_Prompt:_
In the listing below, locate the line that contains "444,155 L 465,189" and the line that contains "210,394 L 229,418". Restate word for word those two lines and every line between them, and nothing else.

_Information:_
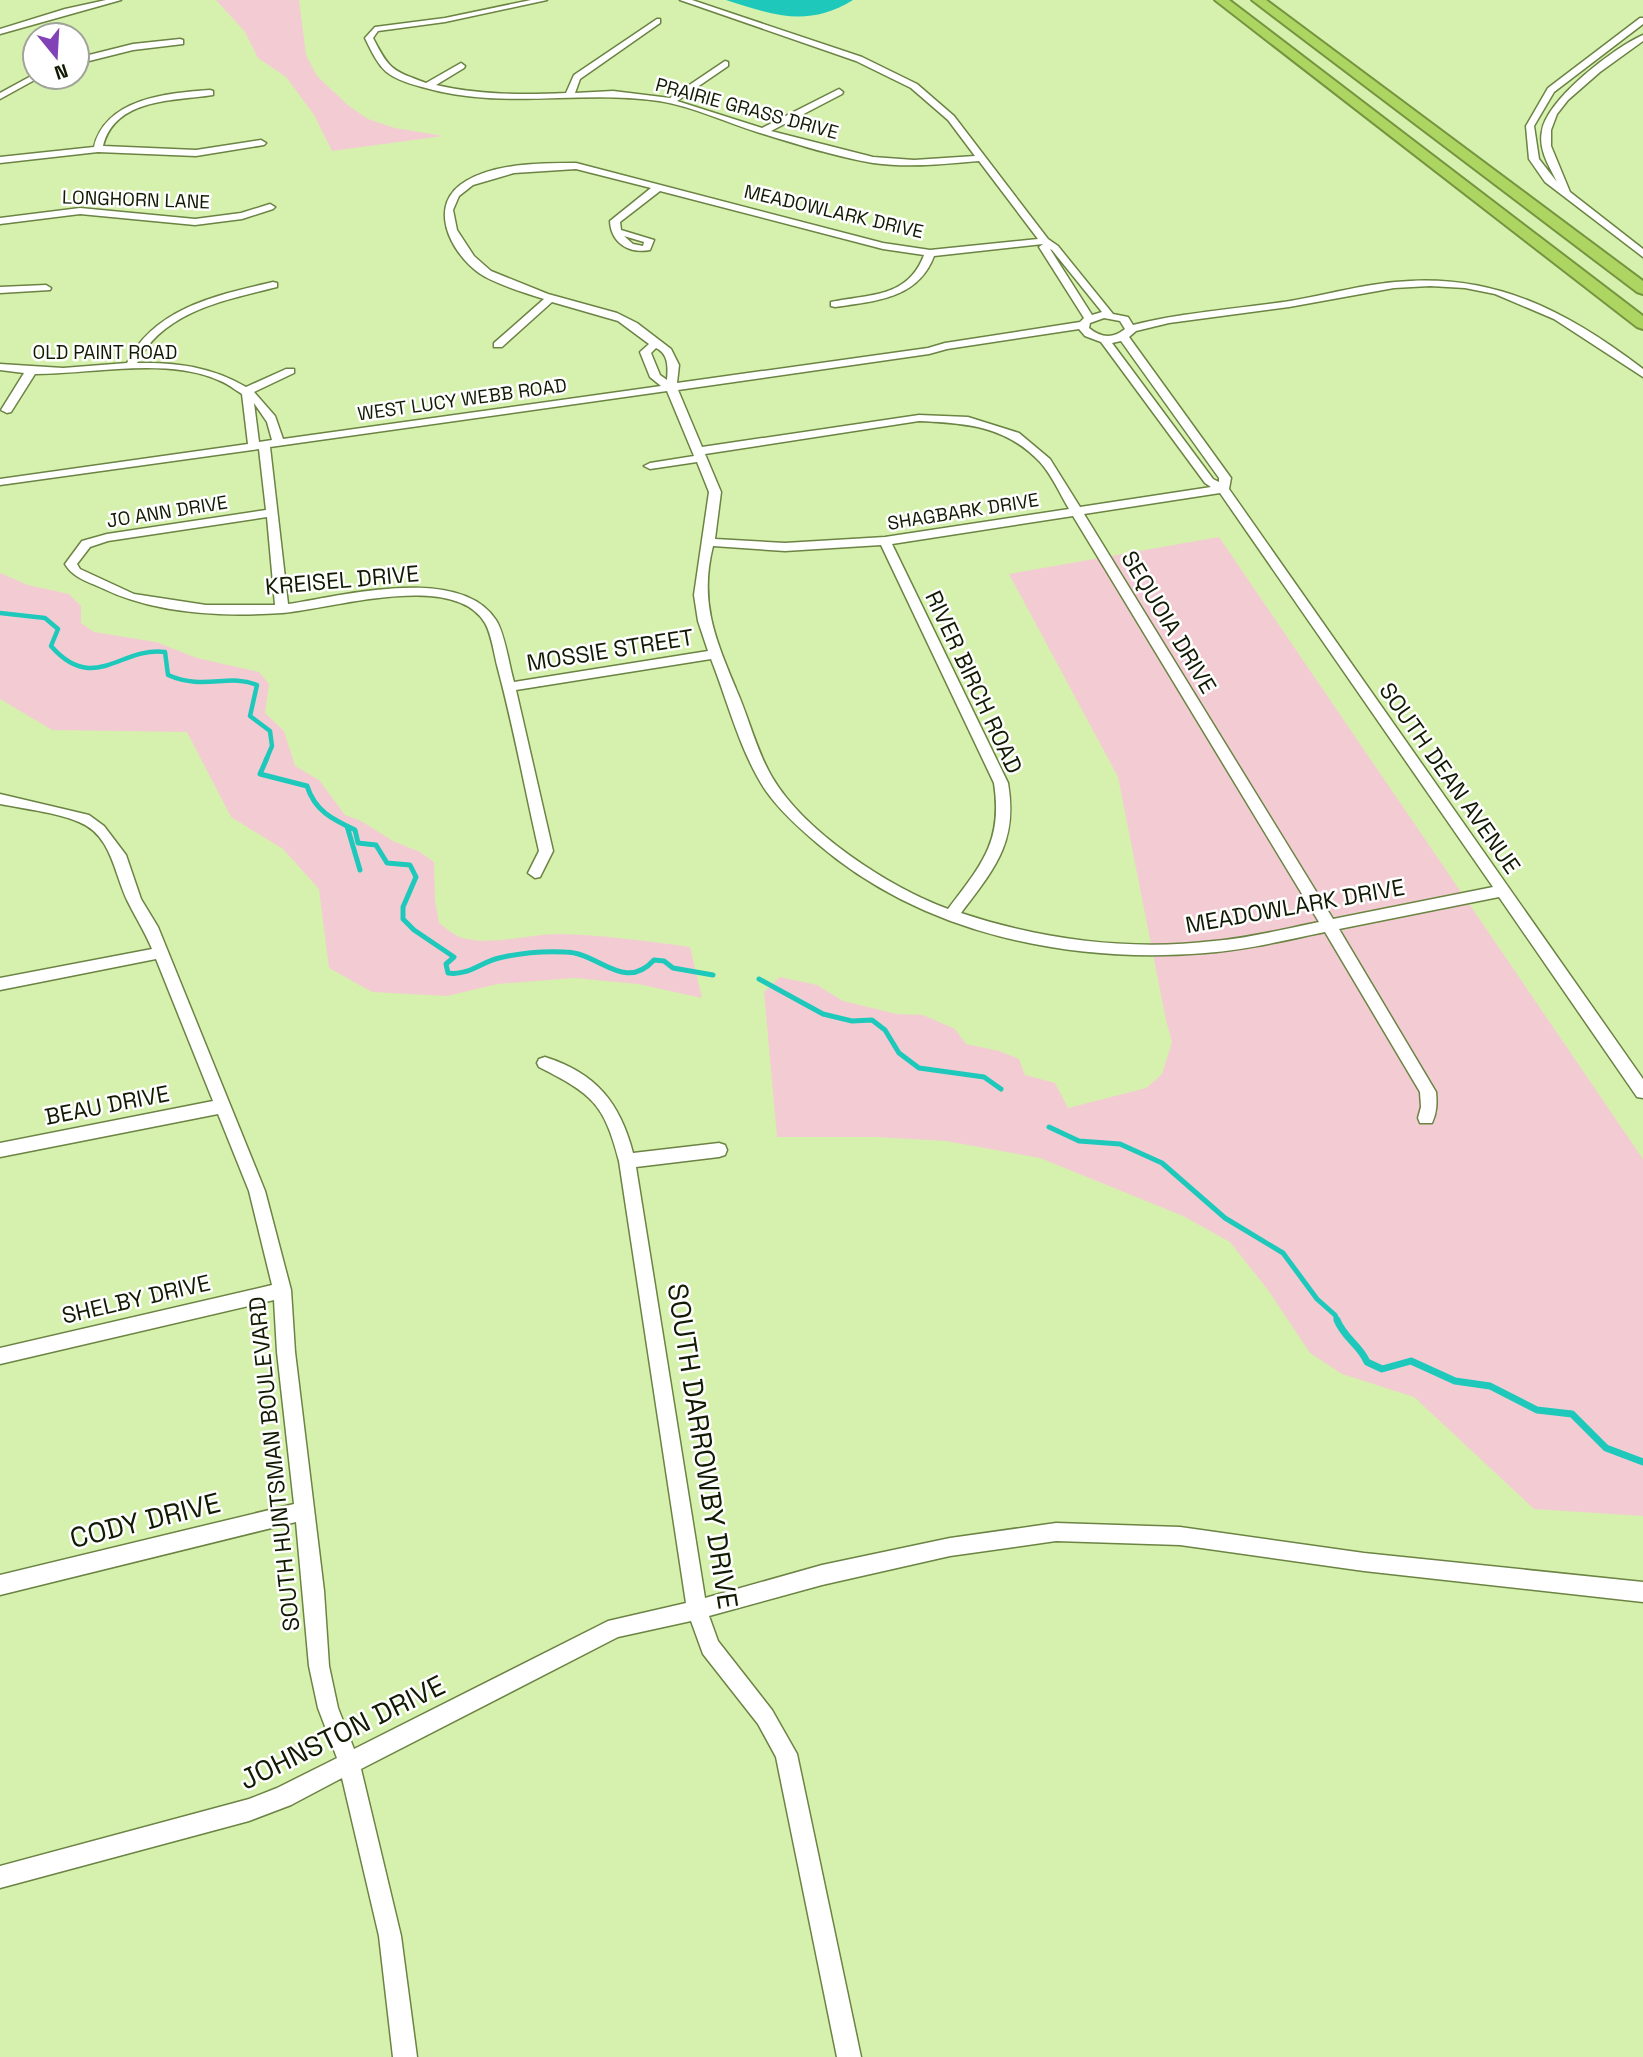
<svg xmlns="http://www.w3.org/2000/svg" width="1643" height="2057" viewBox="0 0 1643 2057" font-family="'Space Grotesk',sans-serif">
<style>
.green{fill:#f3ccd3}
.water{fill:#1ec9bc}
.lines{fill:none;stroke-linecap:round;stroke-linejoin:round}
.stream-far2{stroke:#1ec9bc;stroke-width:4.5}
.stream-far1{stroke:#1ec9bc;stroke-width:5}
.stream{stroke:#1ec9bc;stroke-width:7}
.minor-casing{stroke:#6b8343;stroke-width:3}
.highway-casing{stroke:#769440;stroke-width:4}
.minor{fill:#fff;fill-rule:evenodd}
.highway{fill:#acd661;fill-rule:evenodd}
.labels{text-anchor:middle;stroke-width:5;stroke-linejoin:round;paint-order:stroke}
.far-street-label{font-size:19px;fill:#111a02;stroke:#fff}
.street-label{font-size:23px;fill:#111a02;stroke:#fff}
.near-street-label{font-size:28px;fill:#111a02;stroke:#fff}
</style>
<rect width="100%" height="100%" fill="#d6f1ad"/>
<path class="green" d="M216 0H299L306 55 317 76 349 106 368 119 395 128 443 136 332 151 314 115 286 77 258 58 245 32Z
M1219 537 1643 1159V1516L1534 1509 1414 1397 1342 1374 1310 1353 1268 1290 1230 1242 1183 1216 1040 1158 946 1141 875 1137H777L764 992 780 977 817 985 843 1001 897 1014 923 1015 955 1029 966 1044 999 1051 1019 1059 1025 1075 1055 1083 1068 1108 1146 1088 1162 1074 1172 1042 1166 1020 1118 777 1009 574Z
M0 573 28 585 69 594 81 606V623L94 632 156 642 197 658 259 672 269 684 265 713 284 731 295 766 319 780 345 815 361 821 393 841 420 852 434 862 435 900 439 923C447 929 457 938 467 939 497 945 528 934 559 934 603 935 646 941 690 947L702 998 638 984 574 978 498 984 447 996 372 992 329 968 319 889 283 849 231 817 187 732 52 730 0 699Z"/>
<path class="water" d="M726 0H853C807 28 774 15 726 0Z"/>
<g class="lines">
<path class="stream-far2" d="M0 613 45 618 58 629 51 646C94 695 121 646 165 652L168 675C204 691 229 673 257 685L250 716 270 731 272 746 266 760"/>
<path class="stream-far1" d="M267 758 260 774 307 786C315 811 332 819 355 830L358 843 376 845 387 863 410 865 416 877 403 907V919L414 930 454 957 446 964 448 973C468 976 481 962 499 958 520 953 544 951 565 952 599 952 624 993 654 960L664 961 673 968 713 975
M347 826 360 870
M759 979 823 1014 852 1021 872 1020 885 1030 899 1053 919 1068 984 1077 1001 1089
M1049 1127 1079 1141 1120 1144 1162 1163 1225 1218 1283 1253 1317 1299 1335 1315 1338 1322"/>
<path class="stream" d="M1337 1320C1344 1338 1360 1345 1367 1362L1382 1369 1411 1361 1455 1381 1490 1386 1537 1410 1572 1414 1606 1448 1643 1462"/>
<defs>
<path id="minor" d="M106 0H121L0 34V29L65 9Z
M531 0H547L445 22 378 31 373 38C390 71 392 70 426 83L461 63 465 66 464 68 436 85C480 95 521 95 566 93L574 75 657 19H660V23L580 79 575 93 613 91 670 98 725 61 728 62V66L677 101 762 128 839 89 843 92 842 94 771 131 873 157 914 160 975 156 948 120 911 88 856 61 680 0H692L862 57 917 84 954 116 1048 239 1058 246 1113 314 1128 317 1133 325C1185 312 1238 309 1290 301 1325 295 1360 285 1395 282 1493 272 1567 311 1643 369V377L1554 319 1495 294 1465 288 1430 286 1394 288 1289 307 1169 323 1136 331 1129 337 1231 478 1229 489 1643 1079V1098L1637 1097 1499 897 1339 929 1436 1092C1437 1103 1437 1112 1432 1123H1420L1418 1118 1421 1107 1420 1092 1325 932C1286 940 1246 950 1205 953 1069 964 923 934 818 844 799 828 780 811 766 791 740 752 728 702 711 659L516 690 553 851 540 877 535 878 528 873 539 851C525 790 514 729 498 669 494 655 492 635 485 623 454 570 331 609 282 613 225 617 156 614 104 589 89 582 73 578 65 564L82 541 107 534 266 510 259 449 0 485V479L248 444 242 394C234 389 227 383 218 380 166 357 91 374 35 374L11 412 7 413 1 410 24 373 0 370V364L63 368 127 363C154 308 217 295 273 282L277 283V287C225 300 163 311 137 363 177 362 212 367 246 387L286 369H294V373L254 392 275 416 283 439 661 386 650 377 640 352 649 344 618 321 552 302 502 347H494V343L544 299C525 293 495 284 479 273 450 252 426 204 466 181 497 163 541 163 576 163L883 243 930 250 1038 239 979 161C944 164 908 168 873 163 836 157 796 144 760 133 727 123 692 106 659 101 578 89 504 111 422 87 385 77 381 71 365 38L375 27 445 18ZM576 169 651 188 610 221C611 243 629 254 650 250L654 240 621 230 620 222 660 191 883 249 924 255C908 298 870 294 831 302V306L835 307C875 301 918 299 934 256L1043 244 1039 247 1084 318 1080 322 945 343 928 348 677 383 679 365 671 349 637 323 617 313 548 294 491 271 474 256 457 230 453 210 459 196 473 185 514 173ZM624 236 644 242 643 246 633 244ZM1050 249 1052 250 1102 312 1092 315ZM1104 318 1120 321 1125 329C1113 339 1101 338 1089 328L1090 323ZM1079 329 1085 336 1101 342 1205 483 1211 487 1080 507 1050 459 1019 433 968 417 919 415 702 447 678 390 929 354 947 349ZM1121 341 1219 478V482L1213 479 1112 343ZM656 348C669 354 668 368 667 380L660 375 651 353ZM667 391 694 456 650 463 644 466 650 469 697 462 709 492 694 595 698 621 708 651 514 682C509 665 505 634 496 620 460 564 342 596 288 604L270 447ZM254 403 267 422 272 440 259 442ZM919 421C966 423 1006 426 1040 462 1052 475 1060 494 1069 509L885 537 785 543 715 539 721 492 705 454ZM1220 493 1493 887 1333 919 1084 514ZM1073 516 1319 922C1284 929 1250 938 1214 941 1130 951 1042 940 961 913 995 868 1018 842 1008 783L892 544ZM267 517 275 605H206L134 594 80 569 77 564 90 547 108 541ZM881 545 994 783C1003 841 982 864 948 909 889 887 805 833 772 777 756 750 749 718 736 689 715 638 699 602 713 546L785 551Z
M1640 18H1643V24L1554 92 1534 126 1539 159 1557 182C1549 166 1538 149 1542 131 1547 99 1615 47 1643 35V41L1600 72 1568 100 1557 114 1551 130V146L1570 192 1643 249V257L1545 182 1529 159 1526 126 1548 88Z
M180 39 183 40V44L133 50 77 64V58L133 44Z
M33 75 40 77 0 99V93Z
M210 90 213 91V95C174 101 115 98 103 146L196 150 261 140 266 143 264 145 196 156 98 152 0 163V157L94 147C106 98 168 93 210 90Z
M270 204 275 207 273 209 242 219 195 225 80 214 0 224V218L80 208 195 219 241 213Z
M46 285 51 288 50 290 0 293V287Z
M0 794 89 815 104 826 126 855 141 899 158 927 265 1191 291 1290 295 1352 324 1591 329 1666 338 1708 354 1749 608 1621 686 1603 619 1161C604 1103 592 1094 539 1067L537 1063 539 1059 545 1057C596 1073 620 1103 633 1153L719 1143 725 1145 727 1150 725 1155 719 1157 636 1167 705 1598 822 1565 950 1538 1056 1523 1180 1527 1364 1553 1643 1582V1602L1364 1571 1180 1545 1056 1541 950 1556 822 1585 709 1616 718 1641 772 1710 797 1754 861 2057H837L776 1757 758 1724 703 1654 691 1621 618 1637 361 1769 401 1936 417 2057H393L379 1936 342 1778 291 1805 249 1821 0 1888V1866L249 1799 277 1788 337 1758 318 1708 309 1666 296 1522 0 1595V1575L294 1504 277 1352 274 1300 0 1364V1348L272 1285 249 1191 218 1114 0 1157V1143L213 1101 156 959 0 990V978L152 949C145 932 136 918 128 902 114 874 112 835 79 822 55 812 25 809 0 804Z"/>
<path id="highway" d="M1215 0H1229L1643 316V329L1637 327Z
M1252 0H1266L1643 281V294L1637 292Z"/>
</defs>
<use href="#minor" class="minor-casing"/>
<use href="#highway" class="highway-casing"/>
<use href="#minor" class="minor"/>
<use href="#highway" class="highway"/>
</g>
<g class="labels">
<g class="far-street-label">
<text transform="translate(747 108) rotate(15)" y="7">PRAIRIE GRASS DRIVE</text>
<text transform="translate(136 199) rotate(2)" y="7">LONGHORN LANE</text>
<text transform="translate(834 211) rotate(13)" y="7">MEADOWLARK DRIVE</text>
<text x="105" y="359">OLD PAINT ROAD</text>
<text transform="translate(462 399) rotate(-8)" y="7">WEST LUCY WEBB ROAD</text>
<text transform="translate(167 511) rotate(-9)" y="7">JO ANN DRIVE</text>
<text transform="translate(963 511) rotate(-9)" y="7">SHAGBARK DRIVE</text>
</g>
<g class="street-label">
<text transform="translate(342 580) rotate(-5)" y="8">KREISEL DRIVE</text>
<text transform="translate(1169 622) rotate(59)" y="8">SEQUOIA DRIVE</text>
<text transform="translate(610 650) rotate(-9)" y="8">MOSSIE STREET</text>
<text transform="translate(974 682) rotate(65)" y="8">RIVER BIRCH ROAD</text>
<text transform="translate(1450 778) rotate(55)" y="8">SOUTH DEAN AVENUE</text>
<text transform="translate(1295 906) rotate(-10)" y="8">MEADOWLARK DRIVE</text>
<text transform="translate(107 1105) rotate(-11)" y="8">BEAU DRIVE</text>
<text transform="translate(136 1299) rotate(-13)" y="8">SHELBY DRIVE</text>
<text transform="translate(274 1464) rotate(-96)" y="8">SOUTH HUNTSMAN BOULEVARD</text>
</g>
<g class="near-street-label">
<text transform="translate(703 1446) rotate(81)" y="10">SOUTH DARROWBY DRIVE</text>
<text transform="translate(145 1520) rotate(-14)" y="10">CODY DRIVE</text>
<text transform="translate(342 1732) rotate(-26)" y="10">JOHNSTON DRIVE</text>
</g>
</g>
<g transform="translate(56 56) rotate(162)"><circle r="33" fill="#ffffff" stroke="#a0a39a" stroke-width="2"/>
<path d="M0-5L12 26L0 18L-12 26Z" fill="#8242b7"/>
<text y="-10" font-size="19" font-weight="bold" text-anchor="middle" fill="#111a02">N</text>
</g>
</svg>
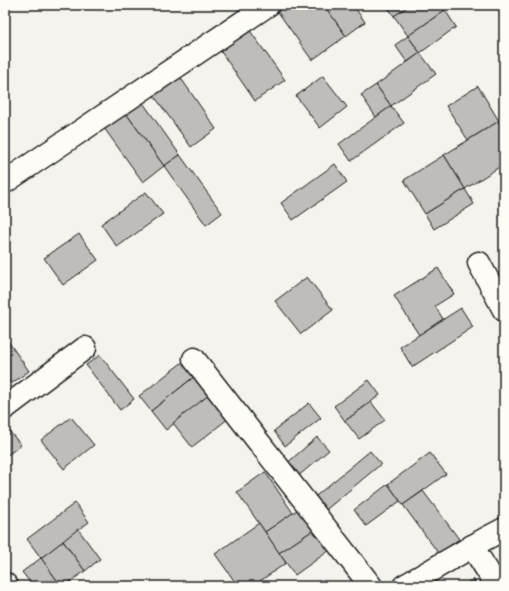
<svg xmlns="http://www.w3.org/2000/svg" width="509" height="591" font-family="Mynerve,sans-serif">
<style>
.building{fill:#bebdba;stroke:#1c1c1c}
.lines{fill:none;stroke-linecap:round;stroke-linejoin:round}
.street-casing{stroke:#1c1c1c;stroke-width:25}
.street{stroke:#fdfcf7;stroke-width:22}
</style>
<rect width="100%" height="100%" fill="#f4f3ee"/>
<filter id="ink" filterUnits="userSpaceOnUse"><feTurbulence type="fractalNoise" baseFrequency=".025" numOctaves="2"/><feDisplacementMap in="SourceGraphic" scale="8" xChannelSelector="R" yChannelSelector="G"/><feConvolveMatrix kernelMatrix="1 2 1 2 8 2 1 2 1" color-interpolation-filters="sRGB"/></filter>
<g filter="url(#ink)">
<g class="building">
<path d="M 273,5 L 324,5 L 346,36 L 312,60 Z"/>
<path d="M 324,5 L 353,5 L 365,22 L 346,36 Z"/>
<path d="M 386,5 L 410,5 L 394,16 Z"/>
<path d="M 410,5 L 441,5 L 445,10 L 408,36 L 394,16 Z"/>
<path d="M 445,10 L 456,27 L 420,53 L 408,36 Z"/>
<path d="M 246,25 L 285,80 L 255,101 L 217,46 Z"/>
<path d="M 408,36 L 420,53 L 407,62 L 395,45 Z"/>
<path d="M 420,53 L 436,74 L 391,106 L 376,85 Z"/>
<path d="M 178,74 L 216,129 L 191,147 L 152,93 Z"/>
<path d="M 323,76 L 347,107 L 320,128 L 296,96 Z"/>
<path d="M 376,85 L 391,106 L 376,117 L 361,95 Z"/>
<path d="M 478,86 L 499,121 L 468,140 L 446,106 Z"/>
<path d="M 141,100 L 180,155 L 164,166 L 125,112 Z"/>
<path d="M 391,106 L 404,123 L 351,161 L 339,144 Z"/>
<path d="M 125,112 L 164,166 L 143,182 L 104,128 Z"/>
<path d="M 499,121 L 504,128 L 504,164 L 465,189 L 444,155 Z"/>
<path d="M 180,155 L 222,213 L 206,225 L 164,166 Z"/>
<path d="M 444,155 L 465,189 L 425,214 L 404,180 Z"/>
<path d="M 335,164 L 347,182 L 293,220 L 281,203 Z"/>
<path d="M 465,189 L 474,204 L 434,229 L 425,214 Z"/>
<path d="M 146,192 L 163,214 L 117,247 L 101,224 Z"/>
<path d="M 79,234 L 98,260 L 63,285 L 44,258 Z"/>
<path d="M 438,268 L 454,294 L 435,306 L 443,319 L 419,335 L 394,296 Z"/>
<path d="M 307,277 L 333,310 L 301,334 L 275,301 Z"/>
<path d="M 461,308 L 473,327 L 412,367 L 400,347 Z"/>
<path d="M 5,337 L 29,371 L 11,384 L 5,377 Z"/>
<path d="M 100,355 L 134,399 L 120,410 L 86,365 Z"/>
<path d="M 184,361 L 195,376 L 151,411 L 139,396 Z"/>
<path d="M 195,376 L 210,394 L 166,430 L 151,411 Z"/>
<path d="M 369,380 L 380,395 L 345,421 L 334,406 Z"/>
<path d="M 210,394 L 229,418 L 192,447 L 173,423 Z"/>
<path d="M 371,402 L 385,420 L 359,439 L 345,421 Z"/>
<path d="M 309,403 L 321,418 L 285,446 L 274,431 Z"/>
<path d="M 71,417 L 94,445 L 64,469 L 41,440 Z"/>
<path d="M 5,426 L 21,445 L 5,457 Z"/>
<path d="M 317,437 L 329,450 L 296,478 L 285,465 Z"/>
<path d="M 370,451 L 381,464 L 322,513 L 311,500 Z"/>
<path d="M 430,453 L 446,474 L 403,505 L 388,484 Z"/>
<path d="M 265,472 L 293,513 L 265,532 L 237,492 Z"/>
<path d="M 388,484 L 400,501 L 366,526 L 354,510 Z"/>
<path d="M 423,491 L 459,539 L 439,554 L 403,505 Z"/>
<path d="M 75,503 L 89,522 L 41,558 L 27,539 Z"/>
<path d="M 300,508 L 315,529 L 279,553 L 265,532 Z"/>
<path d="M 259,523 L 286,563 L 253,586 L 238,586 L 215,554 Z"/>
<path d="M 78,529 L 100,559 L 85,571 L 63,541 Z"/>
<path d="M 315,529 L 330,550 L 295,575 L 279,553 Z"/>
<path d="M 63,541 L 85,571 L 64,586 L 61,586 L 41,558 Z"/>
<path d="M 41,558 L 61,586 L 33,586 L 22,572 Z"/>
<path d="M 473,579 L 477,586 L 462,586 Z"/>
</g>
<g class="lines">
<g class="street-casing">
<g id="street">
<path d="M 5,182 L 268,5"/>
<path d="M 479,263 L 504,310"/>
<path d="M 194,359 L 371,586"/>
<path d="M 5,408 L 85,348"/>
<path d="M 472,546 L 497,586"/>
<path d="M 5,584 L 7,586"/>
<path d="M 404,586 L 485,539 L 504,529"/>
</g>
</g>
<use href="#street" class="street"/>
</g>
</g>
<rect width="509" height="591" fill="none" stroke="#fdfcf7" stroke-width="20"/>
<rect x="10" y="10" width="489" height="571" fill="none" stroke="#1c1c1c" stroke-width="1.5" filter="url(#ink)"/>
</svg>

_Exercise result:_
<path d="M 444,155 L 465,189 L 425,214 L 404,180 Z"/>
<path d="M 335,164 L 347,182 L 293,220 L 281,203 Z"/>
<path d="M 465,189 L 474,204 L 434,229 L 425,214 Z"/>
<path d="M 146,192 L 163,214 L 117,247 L 101,224 Z"/>
<path d="M 79,234 L 98,260 L 63,285 L 44,258 Z"/>
<path d="M 438,268 L 454,294 L 435,306 L 443,319 L 419,335 L 394,296 Z"/>
<path d="M 307,277 L 333,310 L 301,334 L 275,301 Z"/>
<path d="M 461,308 L 473,327 L 412,367 L 400,347 Z"/>
<path d="M 5,337 L 29,371 L 11,384 L 5,377 Z"/>
<path d="M 100,355 L 134,399 L 120,410 L 86,365 Z"/>
<path d="M 184,361 L 195,376 L 151,411 L 139,396 Z"/>
<path d="M 195,376 L 210,394 L 166,430 L 151,411 Z"/>
<path d="M 369,380 L 380,395 L 345,421 L 334,406 Z"/>
<path d="M 210,394 L 229,418 L 192,447 L 173,423 Z"/>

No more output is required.